第144回国会は、平成10年11月24日に召集詔書が公布され、同月27日に召集された。
召集日の衆議院本会議において、議席の指定を行い、会期を12月14日までの18日間と議決した後、従来から設置されている災害対策特別委員会外6特別委員会及び第143回国会に引き続き金融安定化に関する特別委員会を設置したほか、財政構造改革法停止法案を審査するため新たに財政構造改革に関する特別委員会を設置した。
この国会は、政府が打ち出した緊急経済対策を実行するための平成10年度第3次補正予算、財政構造改革法停止法案などを主要議題として審議するために開かれたものである。
召集を前に、院内会派の改編があり、「平和・改革」が解散し、新たに「公明党・改革クラブ」が結成された。また、「新党さきがけ」が名称変更により「さきがけ」となった。
召集日当日、開会式に引き続き、衆参両院の本会議において、小渕内閣総理大臣の所信表明演説が行われた。

問題: 上の第144回国会に関する抜粋を、最後の一文の後から書き継げ。

データ抜粋:
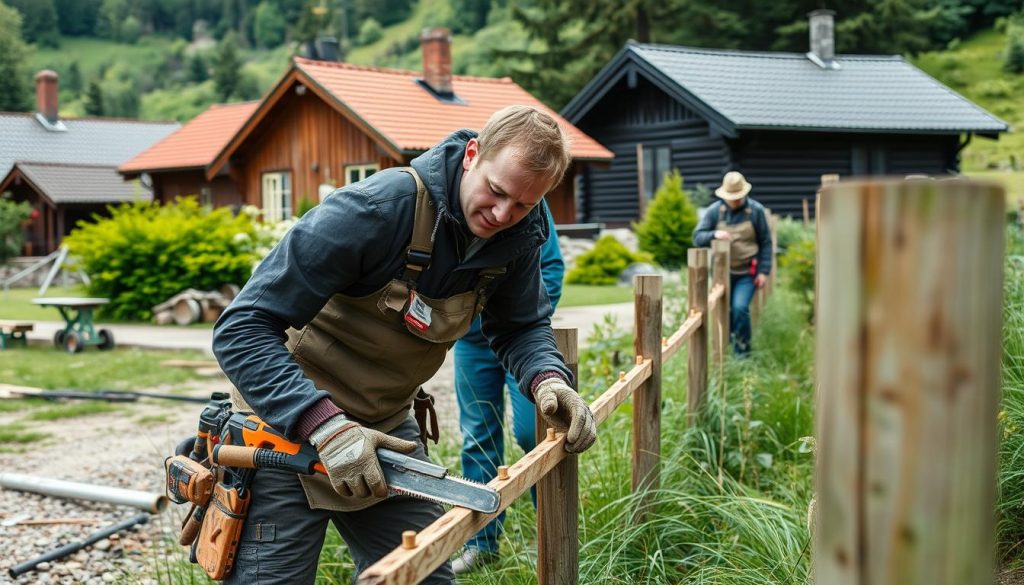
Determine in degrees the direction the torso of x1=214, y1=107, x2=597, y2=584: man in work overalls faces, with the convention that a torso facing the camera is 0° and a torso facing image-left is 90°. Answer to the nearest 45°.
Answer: approximately 315°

演習の結果:
この中で、小渕総理大臣は冒頭、防衛装備品の調達を巡る背任事件に関し、防衛庁元幹部職員が逮捕、起訴され、さらに証拠隠しの疑惑を招いたことに対して、行政への国民の信頼を失墜させたことを陳謝し、また、政党交付金の不正使用疑惑により現職の国会議員が逮捕されたことに遺憾の意を表し、議員立法として提案されている国家公務員倫理法案や政治改革関連法案の早期成立を、改めて期待すると述べた。
次に、現下の最大の課題は、金融システムが健全に機能する基盤を整え、経済の再生を図ることであるとし、平成11年度において、はっきりとプラス成長と自信を持って言える需要を創造すること、失業者を増やさない雇用と起業を推進すること、国際協調を推進することの3点を目標に掲げ、百万人規模の雇用の創出、安定を目指し、総事業規模にして17兆円を超える緊急経済対策を取りまとめた。本対策を始めとする諸施策を強力に推進して、平成11年度には我が国の経済をプラス成長に転換させ、平成12年度までには経済再生を図るよう、全力を尽くすと明言した。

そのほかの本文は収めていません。